Complete o seguinte:
a – Extraia do trecho sobre capacidade contributiva, sem nenhuma alteração, a passagem que vai de "No raciocínio subjetivo, AMARO" a "das duas situações.".
b – Dê continuidade ao trecho sobre capacidade contributiva a partir do ponto em que ele termina.

Trecho:
────────

No raciocínio subjetivo, AMARO (2008) considera que a capacidade contributiva reclama, mais do que mera expressão matemática, pois exige que se afira justiça da incidência em cada situação isoladamente considerada, e não apenas a justiça relativa entre uma e outra das duas situações.
O princípio da capacidade contributiva, conjugado com o da igualdade, direciona os impostos para a proporcionalidade, mas não se esgota nesta. Com o apoio no princípio da capacidade contributiva e no da igualdade, tem sido discutida a constitucionalidade dos tributos “fixos”, assim chamados porque seu montante não se gradua em função da maior ou menor expressão econômica revelada pelo fato gerador.

────────

Listagem fornecida:
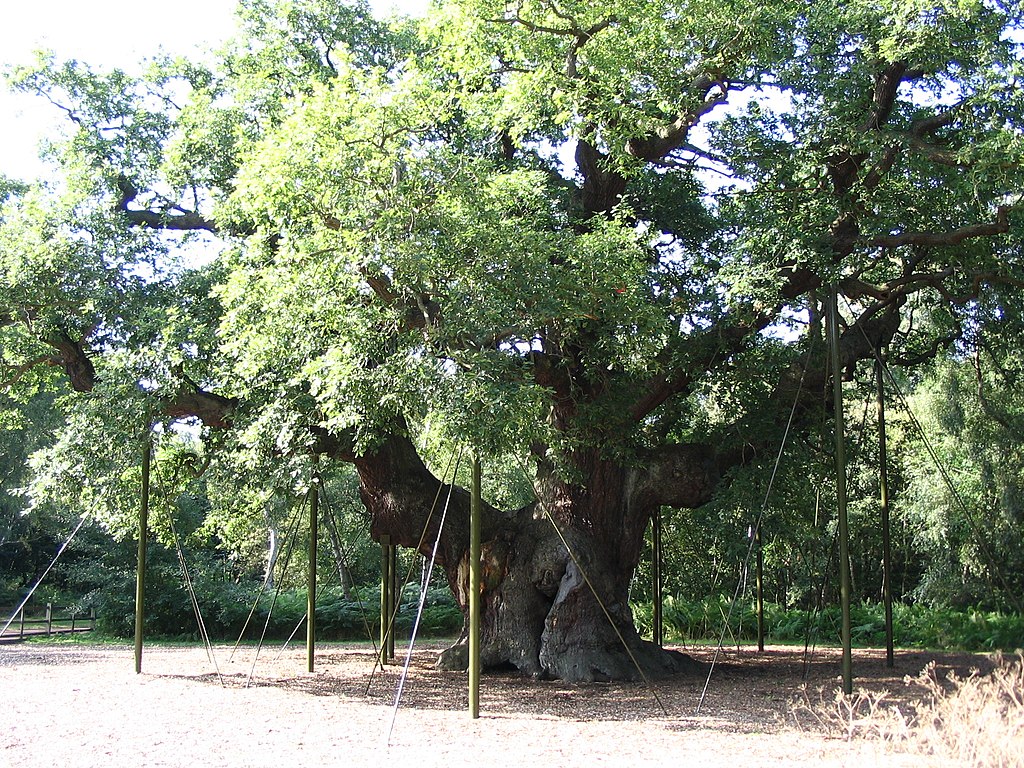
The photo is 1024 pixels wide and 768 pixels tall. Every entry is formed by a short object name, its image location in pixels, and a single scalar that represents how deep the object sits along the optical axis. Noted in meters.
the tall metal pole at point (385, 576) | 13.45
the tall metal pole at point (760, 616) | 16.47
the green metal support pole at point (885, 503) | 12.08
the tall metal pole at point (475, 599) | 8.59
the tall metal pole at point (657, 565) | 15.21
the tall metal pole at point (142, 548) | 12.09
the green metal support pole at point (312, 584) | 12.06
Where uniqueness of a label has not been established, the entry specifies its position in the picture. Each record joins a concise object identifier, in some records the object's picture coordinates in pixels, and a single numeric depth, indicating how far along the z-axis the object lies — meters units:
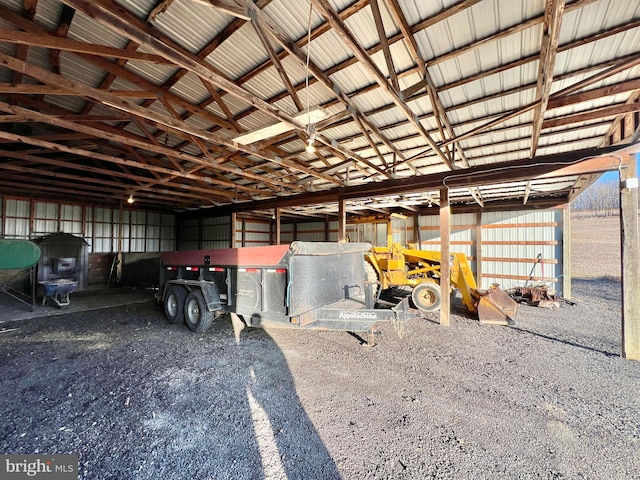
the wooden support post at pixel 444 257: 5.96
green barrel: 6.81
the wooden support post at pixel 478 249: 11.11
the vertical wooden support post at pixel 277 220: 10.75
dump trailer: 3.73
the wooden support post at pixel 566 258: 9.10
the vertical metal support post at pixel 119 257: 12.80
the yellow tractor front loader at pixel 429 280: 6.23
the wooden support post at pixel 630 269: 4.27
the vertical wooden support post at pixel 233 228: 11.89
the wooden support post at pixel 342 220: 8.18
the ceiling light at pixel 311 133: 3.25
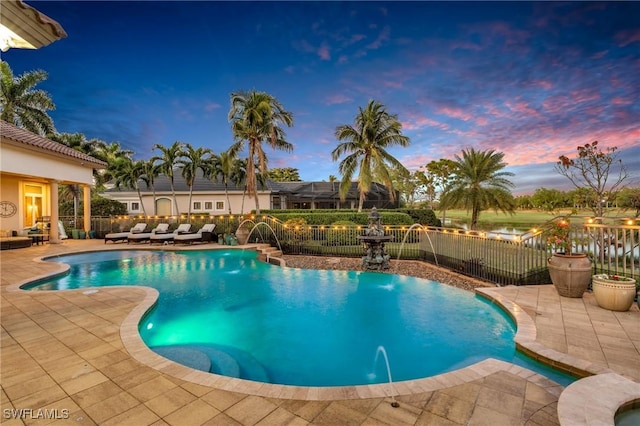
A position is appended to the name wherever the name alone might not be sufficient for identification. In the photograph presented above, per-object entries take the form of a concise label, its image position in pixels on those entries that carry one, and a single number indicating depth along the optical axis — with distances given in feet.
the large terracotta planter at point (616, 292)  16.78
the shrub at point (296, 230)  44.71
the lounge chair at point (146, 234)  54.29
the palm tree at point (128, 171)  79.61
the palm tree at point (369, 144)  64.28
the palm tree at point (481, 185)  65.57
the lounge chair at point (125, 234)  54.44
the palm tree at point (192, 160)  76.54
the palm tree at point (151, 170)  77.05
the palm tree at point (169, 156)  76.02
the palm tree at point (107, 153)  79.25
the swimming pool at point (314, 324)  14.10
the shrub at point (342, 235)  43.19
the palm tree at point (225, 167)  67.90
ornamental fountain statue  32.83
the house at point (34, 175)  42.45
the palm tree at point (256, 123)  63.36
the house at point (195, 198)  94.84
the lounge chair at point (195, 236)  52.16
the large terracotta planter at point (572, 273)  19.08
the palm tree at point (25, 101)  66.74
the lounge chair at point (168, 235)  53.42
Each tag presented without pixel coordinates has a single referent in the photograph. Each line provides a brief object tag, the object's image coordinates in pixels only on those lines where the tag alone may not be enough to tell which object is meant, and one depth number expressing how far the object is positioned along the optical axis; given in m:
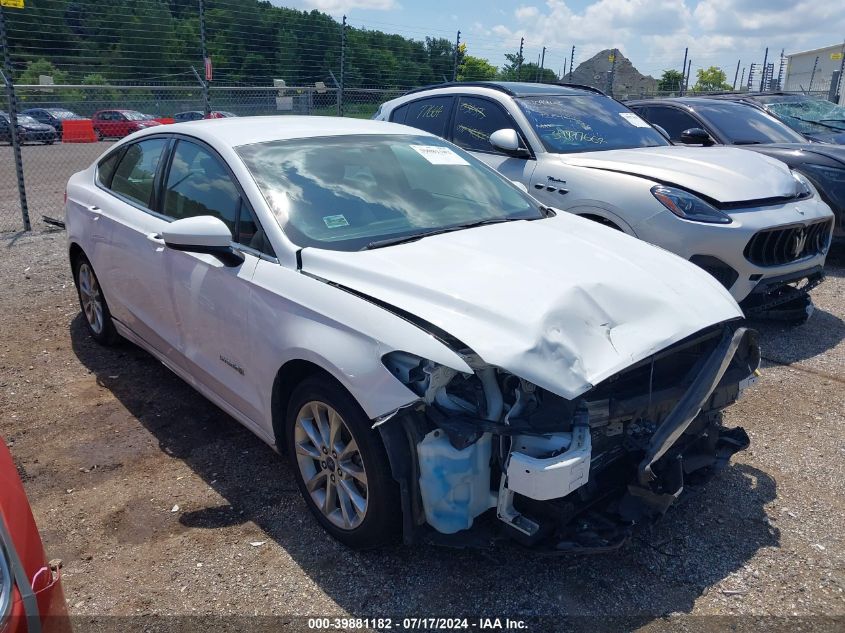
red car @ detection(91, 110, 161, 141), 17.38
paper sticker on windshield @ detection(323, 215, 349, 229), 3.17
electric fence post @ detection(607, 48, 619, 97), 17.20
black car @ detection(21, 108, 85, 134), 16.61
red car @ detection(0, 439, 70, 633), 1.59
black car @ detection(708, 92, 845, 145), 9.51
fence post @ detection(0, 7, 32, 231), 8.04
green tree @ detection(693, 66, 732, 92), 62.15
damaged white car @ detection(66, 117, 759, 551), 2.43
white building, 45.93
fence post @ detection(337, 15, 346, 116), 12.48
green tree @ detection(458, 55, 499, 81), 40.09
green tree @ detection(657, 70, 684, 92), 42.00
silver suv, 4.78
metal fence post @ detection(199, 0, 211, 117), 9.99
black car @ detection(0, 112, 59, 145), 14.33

────────

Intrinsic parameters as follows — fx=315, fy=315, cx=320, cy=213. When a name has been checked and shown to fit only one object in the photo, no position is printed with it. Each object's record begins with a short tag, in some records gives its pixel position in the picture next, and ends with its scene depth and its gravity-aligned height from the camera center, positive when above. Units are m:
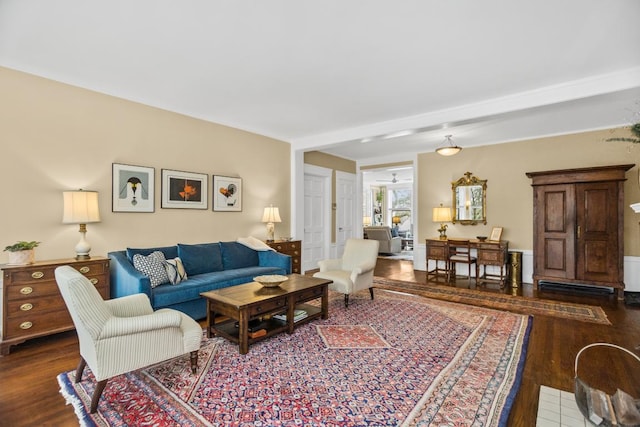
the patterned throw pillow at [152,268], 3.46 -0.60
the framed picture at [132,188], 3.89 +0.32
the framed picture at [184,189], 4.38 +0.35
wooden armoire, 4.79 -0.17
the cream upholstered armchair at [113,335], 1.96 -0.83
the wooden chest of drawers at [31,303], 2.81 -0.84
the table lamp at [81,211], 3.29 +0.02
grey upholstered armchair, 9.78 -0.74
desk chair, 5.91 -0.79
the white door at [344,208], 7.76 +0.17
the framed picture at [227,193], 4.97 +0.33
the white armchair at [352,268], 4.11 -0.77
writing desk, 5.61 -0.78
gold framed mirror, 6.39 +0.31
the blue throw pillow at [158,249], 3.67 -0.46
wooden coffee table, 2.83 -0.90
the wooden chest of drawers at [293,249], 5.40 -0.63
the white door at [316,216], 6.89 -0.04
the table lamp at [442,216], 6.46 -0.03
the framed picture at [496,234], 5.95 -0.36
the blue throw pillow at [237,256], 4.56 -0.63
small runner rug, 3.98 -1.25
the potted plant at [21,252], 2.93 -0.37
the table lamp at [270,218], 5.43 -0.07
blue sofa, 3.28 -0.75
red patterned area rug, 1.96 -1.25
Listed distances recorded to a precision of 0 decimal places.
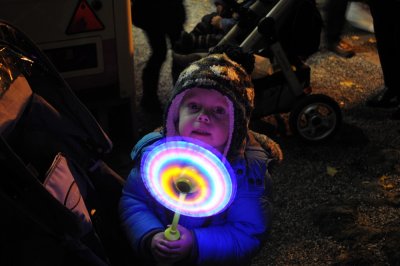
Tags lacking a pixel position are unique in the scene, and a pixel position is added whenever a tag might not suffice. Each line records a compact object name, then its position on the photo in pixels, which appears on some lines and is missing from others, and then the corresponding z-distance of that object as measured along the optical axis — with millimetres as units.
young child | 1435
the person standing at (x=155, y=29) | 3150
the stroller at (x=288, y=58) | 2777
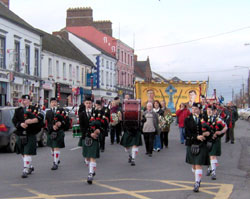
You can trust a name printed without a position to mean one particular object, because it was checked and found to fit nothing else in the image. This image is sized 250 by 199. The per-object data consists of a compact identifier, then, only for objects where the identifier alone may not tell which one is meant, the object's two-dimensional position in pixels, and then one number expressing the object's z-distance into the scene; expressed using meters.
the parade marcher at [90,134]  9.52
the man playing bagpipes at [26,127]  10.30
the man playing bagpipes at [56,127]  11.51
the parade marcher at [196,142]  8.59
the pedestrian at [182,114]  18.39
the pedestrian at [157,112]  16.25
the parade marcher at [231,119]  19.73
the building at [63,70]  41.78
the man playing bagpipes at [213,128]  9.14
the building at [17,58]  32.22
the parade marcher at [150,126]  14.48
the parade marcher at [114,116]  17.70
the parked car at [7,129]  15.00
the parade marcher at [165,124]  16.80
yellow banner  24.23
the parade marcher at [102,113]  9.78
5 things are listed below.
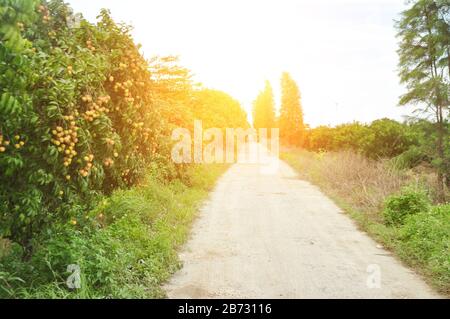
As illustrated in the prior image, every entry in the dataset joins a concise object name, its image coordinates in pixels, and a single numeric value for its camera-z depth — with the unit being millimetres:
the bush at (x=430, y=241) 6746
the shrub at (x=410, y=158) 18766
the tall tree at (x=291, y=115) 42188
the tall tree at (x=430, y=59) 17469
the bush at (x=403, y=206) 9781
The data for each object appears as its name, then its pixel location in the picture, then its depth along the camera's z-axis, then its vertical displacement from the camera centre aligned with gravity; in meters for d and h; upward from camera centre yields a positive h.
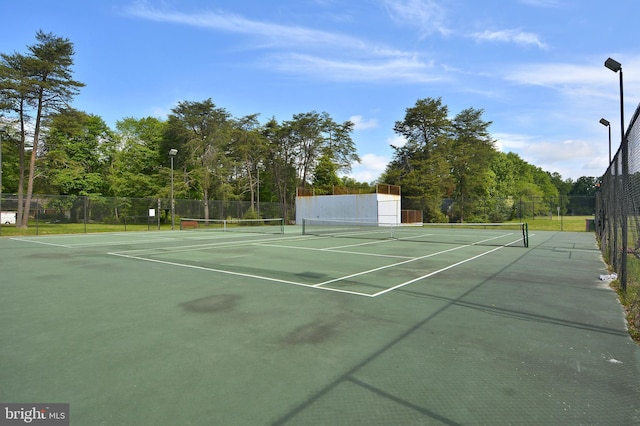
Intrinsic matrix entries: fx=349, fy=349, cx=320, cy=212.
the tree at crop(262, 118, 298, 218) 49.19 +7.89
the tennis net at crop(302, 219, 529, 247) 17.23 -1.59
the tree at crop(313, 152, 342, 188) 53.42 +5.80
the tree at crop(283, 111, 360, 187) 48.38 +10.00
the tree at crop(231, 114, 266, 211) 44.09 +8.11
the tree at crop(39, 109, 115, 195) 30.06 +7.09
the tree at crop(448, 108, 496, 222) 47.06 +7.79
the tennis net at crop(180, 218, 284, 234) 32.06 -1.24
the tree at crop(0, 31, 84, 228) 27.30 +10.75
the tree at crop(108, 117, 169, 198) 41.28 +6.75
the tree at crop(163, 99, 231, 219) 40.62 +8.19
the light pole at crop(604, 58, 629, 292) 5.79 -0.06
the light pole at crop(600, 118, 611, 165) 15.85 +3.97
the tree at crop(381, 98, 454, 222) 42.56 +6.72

────────

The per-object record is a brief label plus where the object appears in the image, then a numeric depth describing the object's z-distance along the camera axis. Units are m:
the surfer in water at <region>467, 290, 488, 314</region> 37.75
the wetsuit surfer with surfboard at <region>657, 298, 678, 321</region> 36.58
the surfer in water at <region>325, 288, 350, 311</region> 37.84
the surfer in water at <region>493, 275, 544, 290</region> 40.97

────────

Respostas das tarefas:
a –
No raciocínio subjetivo, AMARO (2008) considera que a capacidade contributiva reclama, mais do que mera expressão matemática, pois exige que se afira justiça da incidência em cada situação isoladamente considerada, e não apenas a justiça relativa entre uma e outra das duas situações.

b –
AMARO (2008) recorda outro preceito que se aproxima do princípio da capacidade contributiva: da progressividade, este que é previsto para certos impostos, como o de renda. A progressividade que, juntamente com outros subprincípios, será explicada mais adiante neste artigo, não é uma decorrência necessária da capacidade contributiva, mas sim um refinamento desse postulado.
A proporcionalidade implica que riquezas maiores gerem impostos proporcionalmente maiores (na razão direta do aumento da riqueza). Já a progressividade faz com que a alíquota, para as fatias mais altas de riqueza, seja maior.
4.2 A Efetividade do Principio Constitucional da Capacidade Contributiva: Teorias Subjetiva e Objetiva
No sentido da interpretação e aplicação do princípio da capacidade contributiva, a doutrina classifica essa capacidade contributiva em absoluta e relativa. Será absoluta quando “relaciona-se com aqueles fatos legislativamente escolhidos por representarem manifestações de riqueza”, enquanto que a capacidade contributiva relativa “corresponde à aptidão de um determinado sujeito para suportar o impacto tributário, avaliável consoante suas possibilidades econômicas” (COSTA, 1996, p.72).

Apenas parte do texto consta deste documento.